Write the elements of the dataset as a Hadoop SequenceFile in the local filesystem or HDFS.

Evaluation in Spark

Iterations in Hadoop are like a pipeline which:

  • read some data from a file (HDFS)
  • perform some iterations (transformations, map-reduce)
  • write intermediary data into a file
  • repeat

Lots of time (about 90%) is spent in I/O.

In Spark, intermediary data is kept in memory, so the I/O overhead is eliminated.

Example: Logistic Regression algorithm, used for classification. Classification algorithms are iterative - the classifier's weights are updated based on a training dataset.

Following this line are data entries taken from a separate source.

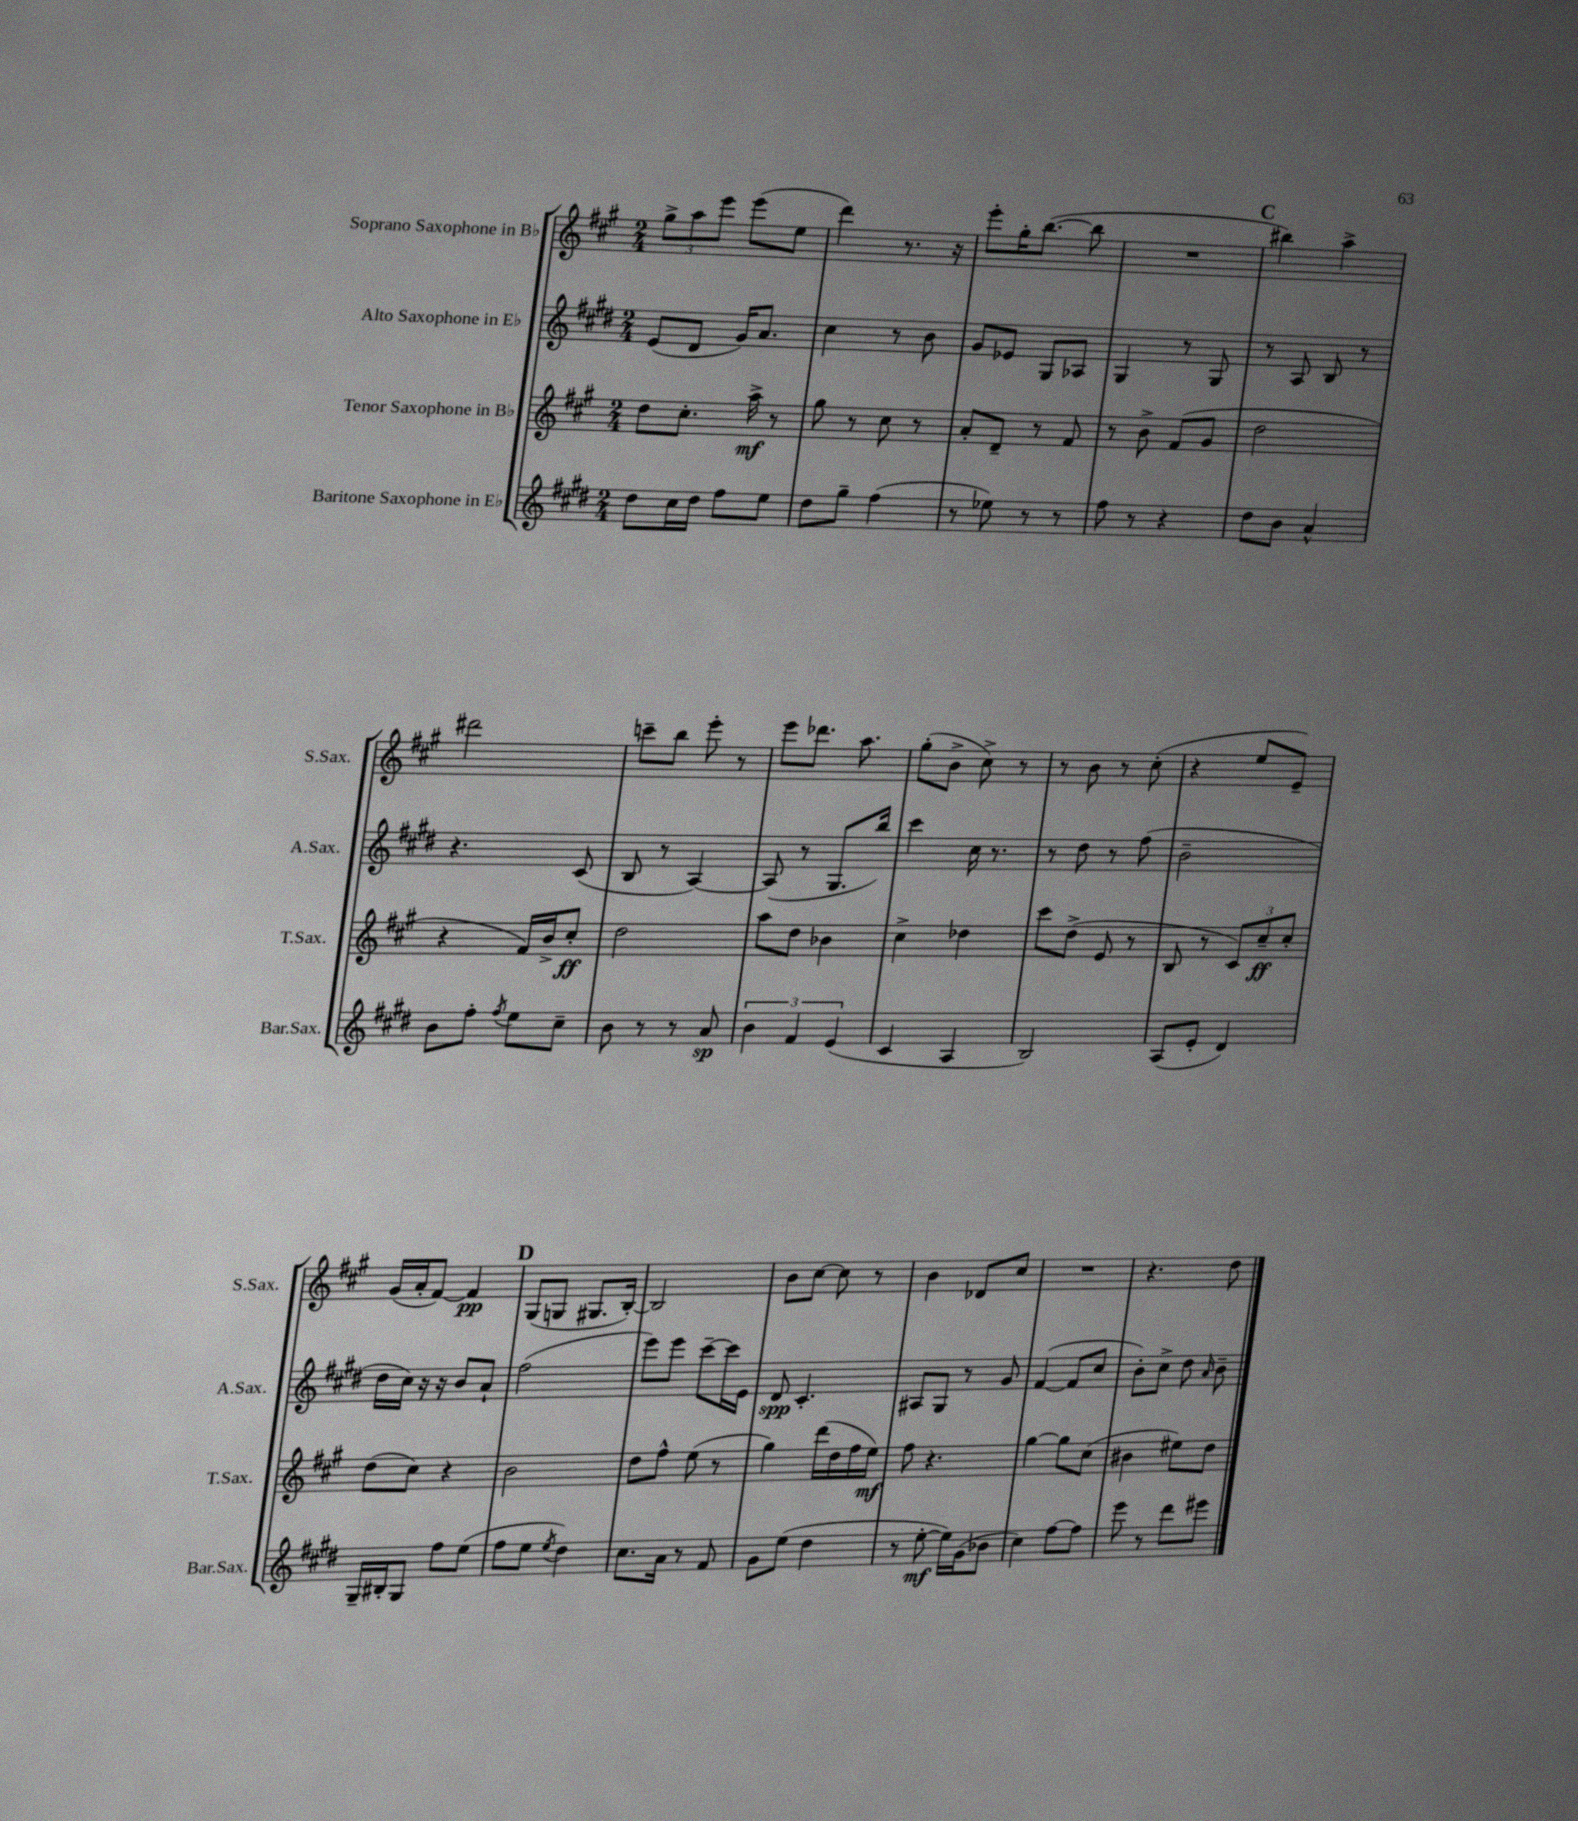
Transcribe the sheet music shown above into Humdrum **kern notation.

**kern	**kern	**kern	**kern
*staff4	*staff3	*staff2	*staff1
*clefG2	*clefG2	*clefG2	*clefG2
*k[f#c#g#d#]	*k[f#c#g#]	*k[f#c#g#d#]	*k[f#c#g#]
*M2/4	*M2/4	*M2/4	*M2/4
8dd#	8dd	(8e	12gg#^
.	.	.	12aa
16cc#	8.cc#'	8d#	.
.	.	.	12eee
16dd#	.	.	.
8ff#	.	16g#)	(8eee
.	16aa^	8.a	.
8ee	8r	.	8ee
=	=	=	=
8dd#	8gg#	4cc#	4ddd)
8gg#~	8r	.	.
(4ff#	8cc#	8r	8.r
.	8r	8b	.
.	.	.	16r
=	=	=	=
8r	8a'	8g#	8eee'
8ee-)	8d~	8e-	16gg#'
.	.	.	([8.bb
8r	8r	8G#	.
8r	8f#	8A-	8bb]
=	=	=	=
8ff#	8r	4G#	2r
8r	8b^	.	.
4r	(8f#	8r	.
.	8g#	8G#	.
=	=	=	=
8dd#	2dd	8r	4bb#)
8b	.	8A	.
4a^^	.	8B	4aa^
.	.	8r	.
=	=	=	=
8b	4r	4.r	2ddd#
8ff#'	.	.	.
8qff#	.	.	.
8ee	16f#)	.	.
.	16b^	.	.
8cc#~	8cc#'	(8c#	.
=	=	=	=
8b	2dd	8B	8ccc~
8r	.	8r	8bb
8r	.	[4A)	8eee'
8a	.	.	8r
=	=	=	=
6b	8aa	(8A]	8eee
.	8dd	8r	8.ddd-
6f#	.	.	.
.	4b-	8.G#	.
.	.	.	8.aa
(6e	.	.	.
.	.	16bb)	.
=	=	=	=
4c#	4cc#^	4ccc#	(8gg#'
.	.	.	8b^
4A	4dd-	16cc#	8cc#^)
.	.	8.r	.
.	.	.	8r
=	=	=	=
2B)	8ccc#	8r	8r
.	(8dd^	8dd#	8b
.	8e	8r	8r
.	8r	(8ff#	(8cc#'
=	=	=	=
(8A	8B	2b~	4r
8e'	8r	.	.
4d#)	12c#)	.	8ee
.	12cc#~	.	.
.	.	.	8e~)
.	12cc#'	.	.
=	=	=	=
16G#~	(8dd	16dd#	(16g#
16B#'	.	16cc#)	16a'
8G#	8cc#)	16r	[8f#)
.	.	16r	.
8ff#	4r	8b	4f#]
(8ee	.	8a`	.
=	=	=	=
8ff#	2b	(2ff#	(8G#
8ee	.	.	8G
8qee	.	.	.
4dd#)	.	.	8.G#
.	.	.	[16B')
=	=	=	=
8.cc#	8dd	8eee)	2B]
.	8ff#^^	8eee	.
16a	.	.	.
8r	(8ee	[8ccc#~	.
8f#	8r	16ccc#]	.
.	.	16e	.
=	=	=	=
8g#	4gg#)	8d#	8b
(8ee	.	4.c#'	[8cc#
4dd#	(16ddd	.	8cc#]
.	16dd	.	.
.	16ff#	.	8r
.	16ee)	.	.
=	=	=	=
8r	8ff#	8A#	4b
[8ee'	4.r	8G#	.
16ee])	.	8r	8d-
(16g#	.	.	.
8b-	.	8g#	8cc#
=	=	=	=
4cc#)	[4gg#	([4f#	2r
[8ff#	8gg#]	8f#]	.
8ff#]	(8cc#	8cc#	.
=	=	=	=
8eee	4b#	8b')	4.r
8r	.	8cc#^	.
8ddd#	8ee#)	8dd#	.
.	.	16qqa	.
8eee#	8dd	8b~	8dd
==	==	==	==
*-	*-	*-	*-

To tell Spark to cache a calculated RDD in memory in order to avoid recomputing them all the time, we can call the persist() or cache() functions.

Example:

val lastYearsLogs: RDD[String] = ...
val logsWithErrors = lastYearsLogs.filter(_.co /ntains("ERROR")).persist()
val firstLogsWithErrors = logsWithErrors.take(10)
val numErrors = logsWithErrors.count()

Because we called persist(), the logsWithErrors RDD won't be evaluated again when we use the second action count() on it.

It is possible to persist an RDD in many different ways:

  • as regular in-memory Java objects;
  • on disk, as regular Java objects;
  • in memory, as serialized Java objects (more compact);
  • on disk, as serialized Java objects;
  • both in memory and on disk (spill over to disk to avoid recomputation);

cache()

Shorthand for using teh default storage level (in memory, as Java objects)

persist()

Persistence can be customized using this method. The storage level can be passed as parameter.

Cluster topology matters

topology

Example: assume we have an RDD populated with Person obects:

case class Person(name: String, age: Int)

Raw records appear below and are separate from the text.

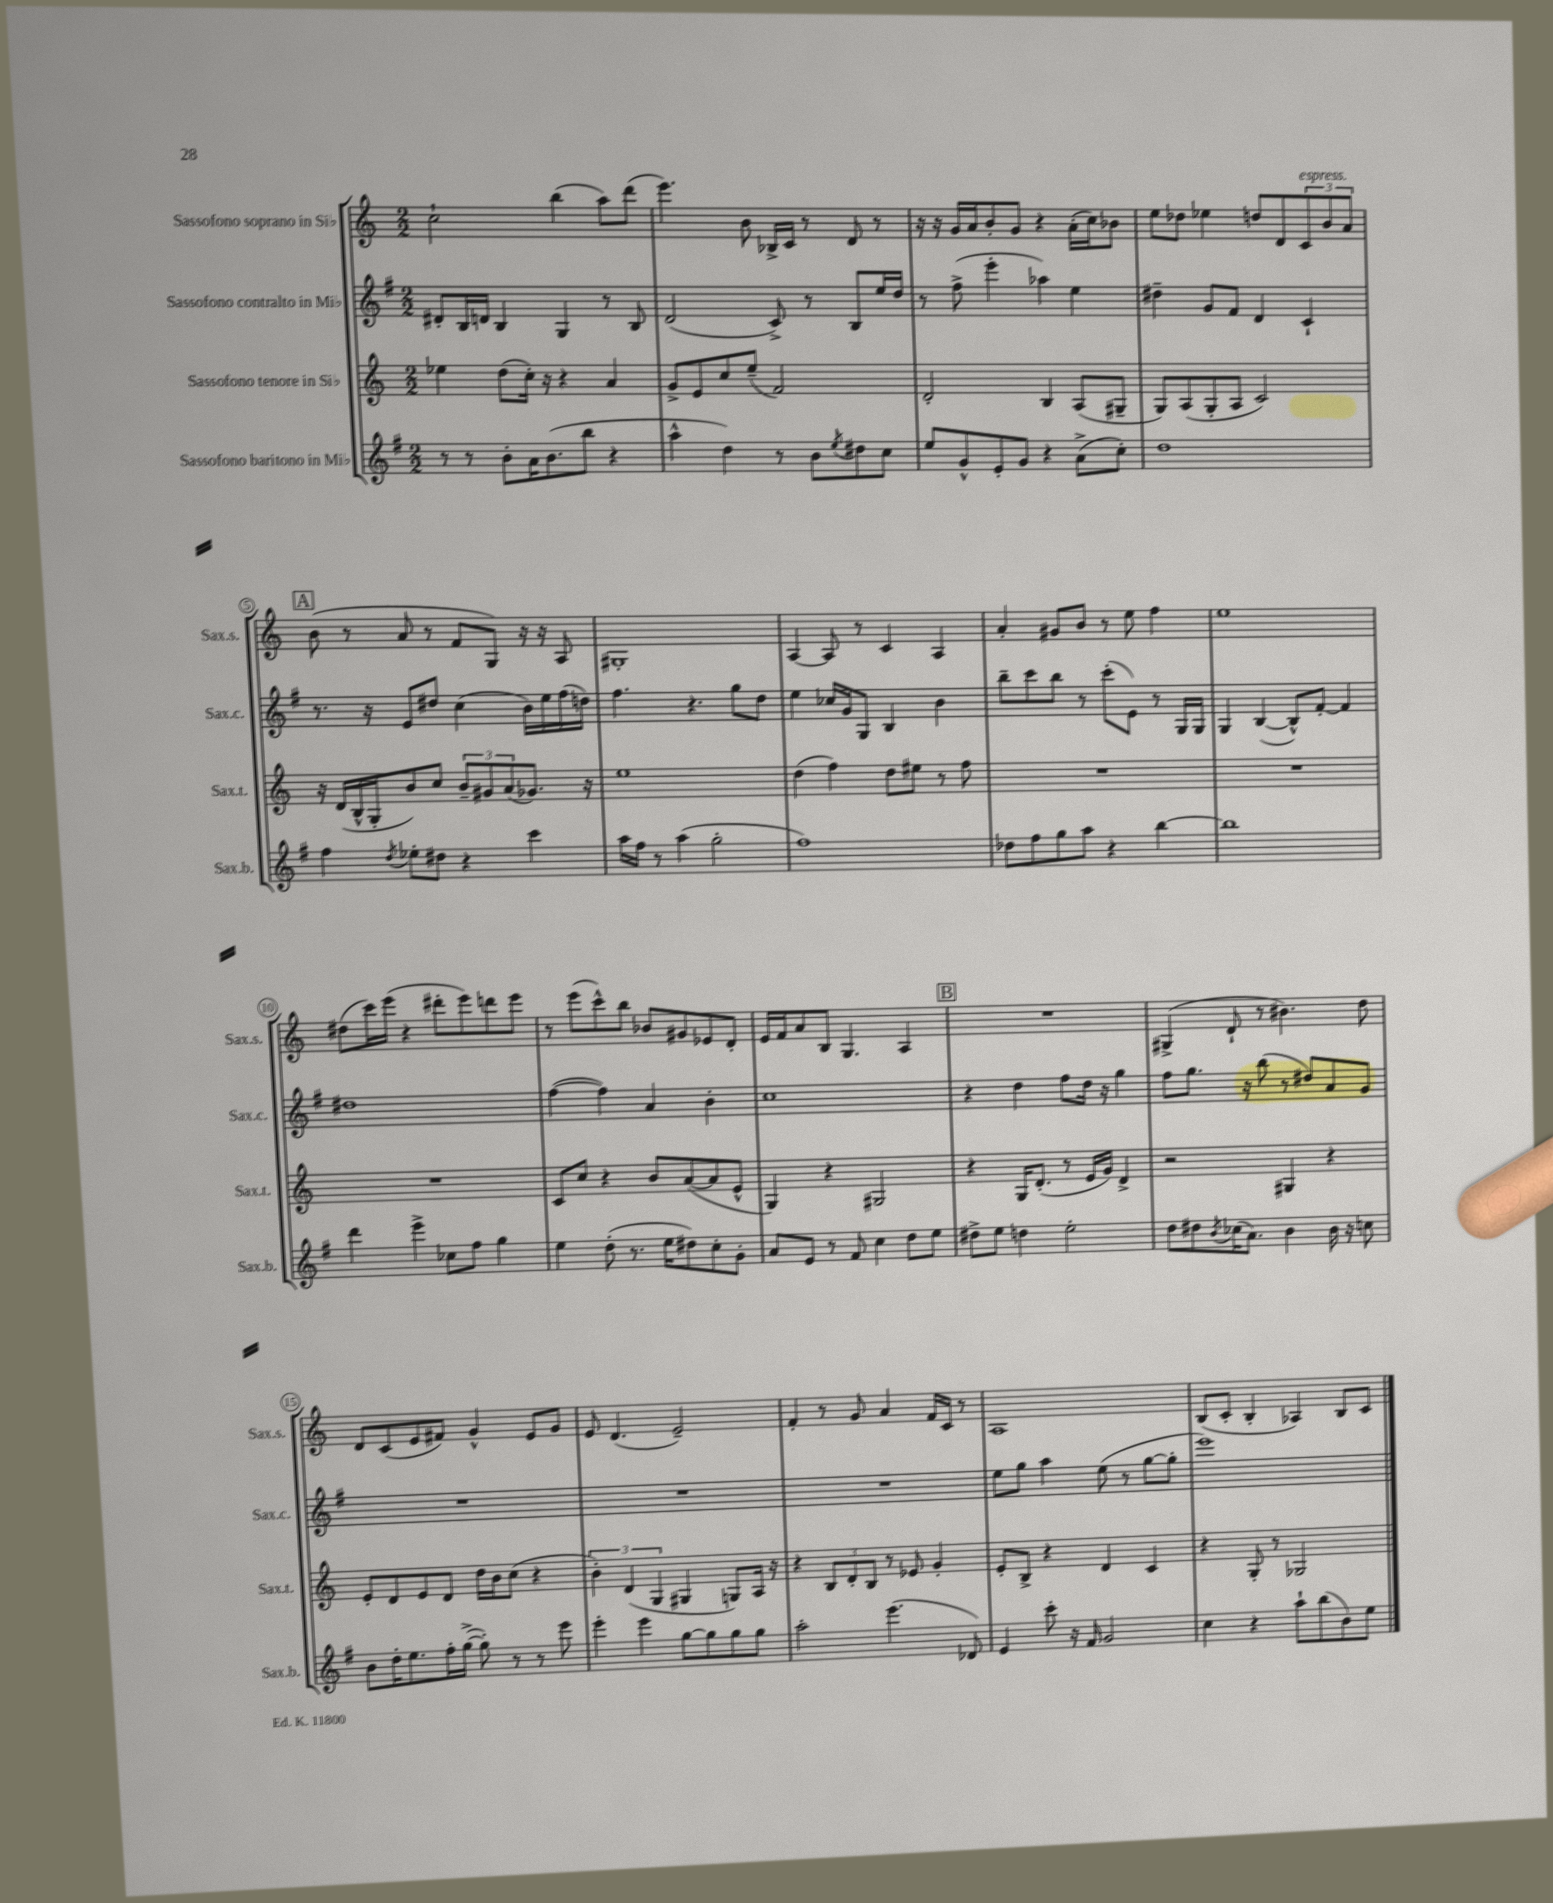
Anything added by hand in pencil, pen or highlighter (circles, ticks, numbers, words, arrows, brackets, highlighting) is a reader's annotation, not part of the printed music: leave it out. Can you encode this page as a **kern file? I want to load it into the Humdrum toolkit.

**kern	**kern	**kern	**kern
*staff4	*staff3	*staff2	*staff1
*clefG2	*clefG2	*clefG2	*clefG2
*k[f#]	*k[]	*k[f#]	*k[]
*M2/2	*M2/2	*M2/2	*M2/2
8r	4ee-	8d#'	2cc`
8r	.	16B	.
.	.	16d	.
8b'	(8dd	4B	.
16a	16cc')	.	.
(8.b	16r	.	.
.	4r	4G	(4bb
8bb	.	.	.
4r	4a	8r	8aa)
.	.	8B	(8ddd
=	=	=	=
4aa^^	8g^	(2d	4.eee)
.	8e	.	.
4dd)	8cc	.	.
.	(8ee~	.	8b
8r	2f)	8c^)	16B-^
.	.	.	16c
8b	.	8r	8r
8qee	.	.	.
8dd#	.	8B	8d
8cc	.	16ee	8r
.	.	16dd	.
=	=	=	=
8ee	2d'	8r	16r
.	.	.	16r
8g^^	.	(8ff#^	16g
.	.	.	16a
8e'	.	4eee'	8b'
8g	.	.	8g
4r	4B	4aa-)	4r
(8a^	(8A	4ee	(16a'
.	.	.	16cc)
8cc')	8G#~	.	8b-
=	=	=	=
1dd	8G)	4dd#~	8ee
.	(8A	.	8dd-
.	8G'	8g	4ee-
.	8A	8f#	.
.	2c)	4d	8dd
.	.	.	8d
.	.	4c`	12c
.	.	.	12b
.	.	.	12a
=	=	=	=
4ff#	16r	8.r	(8b
.	(16d	.	.
.	16B^^	.	8r
.	16G'	16r	.
8qdd	.	.	.
8ee-'	8b)	8e	8a
8dd#	8cc	8dd#	8r
4r	12b~	(4cc	8f
.	12g#	.	.
.	.	.	8G)
.	(12a	.	.
4ccc	8.g-)	16b)	16r
.	.	16ee	16r
.	.	(16ff#	8A
.	16r	16dd)	.
=	=	=	=
16aa	1ee	4.ff#	1G#'
16ff#	.	.	.
8r	.	.	.
(4aa	.	.	.
.	.	4.r	.
2gg'	.	.	.
.	.	8gg	.
.	.	8dd	.
=	=	=	=
1ff#)	(4dd	4ee	[4A
.	4ff)	16cc-	8A]
.	.	16g	.
.	.	8G	8r
.	8dd	4B	4c
.	8ee#	.	.
.	8r	4b	4A
.	8ff	.	.
=	=	=	=
8dd-	1r	8bb~	4a'
8ff#	.	8ccc	.
8gg	.	8bb	8g#
8aa	.	8r	8b
4r	.	(8ccc'	8r
.	.	8e)	8ee
[4bb	.	8r	4ff
.	.	16G	.
.	.	16G	.
=	=	=	=
1bb]	1r	4G	1ee
.	.	([4B	.
.	.	8B^^])	.
.	.	[8f#'	.
.	.	4f#]	.
=	=	=	=
4ddd	1r	1dd#	(8dd#
.	.	.	16ccc)
.	.	.	(16eee
4eee^	.	.	4r
8cc-	.	.	8ddd#'
8ff#	.	.	8eee)
4gg	.	.	8ddd
.	.	.	8eee
=	=	=	=
4ee	8c	([4ff#	8r
.	8cc	.	(8eee
(8dd'	4r	4ff#])	8ccc^^)
8.r	.	.	8bb
.	8b	4a	8b-
16ee	.	.	.
8dd#)	([8a	.	8g#
8cc'	8a]	4b'	8e-
8g'	8e^^	.	8d'
=	=	=	=
8a	4G)	1cc	16e
.	.	.	16f
8e	.	.	8a
8r	4r	.	8B
8f#	.	.	4.G
4cc	2G#	.	.
8dd	.	.	4A
8ee	.	.	.
=	=	=	=
8dd#^	4r	4r	1r
8ee	.	.	.
4dd	16G	4dd	.
.	(8.d'	.	.
2ee'	8r	8ff#	.
.	16e	16dd	.
.	16g)	16r	.
.	4d^	4gg	.
=	=	=	=
8dd	2r	8ff#	(4G#^
8dd#	.	8.gg	.
8qb	.	.	.
(16cc-	.	.	8d`
8.a)	.	16r	.
.	.	(8bb	8r
4b	4G#	8r	4.b#)
.	.	8dd#)	.
16b	4r	8a	.
16r	.	.	.
8cc	.	8g	8dd
=	=	=	=
8b	8e'	1r	8d
16dd'	8d	.	(8c
8.ee	.	.	.
.	8e	.	8e
16ff#'	8d	.	8f#)
([16gg^	.	.	.
8gg'])	16dd	.	4g^^
.	16b	.	.
8r	(8cc	.	.
8r	4r	.	8e
8eee	.	.	8g
=	=	=	=
4eee'	6b')	1r	8e
.	.	.	(4.d
.	(6d	.	.
4eee	.	.	.
.	6G	.	.
[8gg	4G#	.	2e~)
8gg]	.	.	.
8gg	8G)	.	.
8gg	16A	.	.
.	16r	.	.
=	=	=	=
2aa'	4r	1r	4f'
.	12B	.	8r
.	12d'	.	.
.	.	.	8g
.	12B	.	.
(4.eee	8r	.	4a
.	8e-	.	.
.	4g'	.	16f
.	.	.	16c
8d-)	.	.	8r
=	=	=	=
4e	8e'	8ee	1A
.	8B^	8gg	.
8ccc'	4r	4aa	.
16r	.	.	.
16f#	.	.	.
2g	4d	(8ee	.
.	.	8r	.
.	4c	[8gg	.
.	.	8gg']	.
=	=	=	=
4cc	4r	1eee)	(8B
.	.	.	8c'
4r	8G'	.	4B'
.	8r	.	.
8aa`	2G-	.	4A-)
(8bb	.	.	.
8b)	.	.	8B
8ee	.	.	8c
==	==	==	==
*-	*-	*-	*-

val people: RDD[Person] = ...
people.foreach(println)

How does Spark actually work?

1) A driver program runs the Spark application, which creates a SparkContext upon startup;

2) The SparkContext connects to a cluster manager (Mesos / YARN) which allocates the resources;

3) Spark acquires executors on nodes in the cluster, which are processes that run computations and store data for your application;

4) The driver program sends your application code to the executors;

5) The SparkContext sends tasks for the executors to run;

For this reason, in the above example, the foreach action is executed on the worker nodes, therefore nothing will be prnted in the driver program (it will be printed in the worker nodes).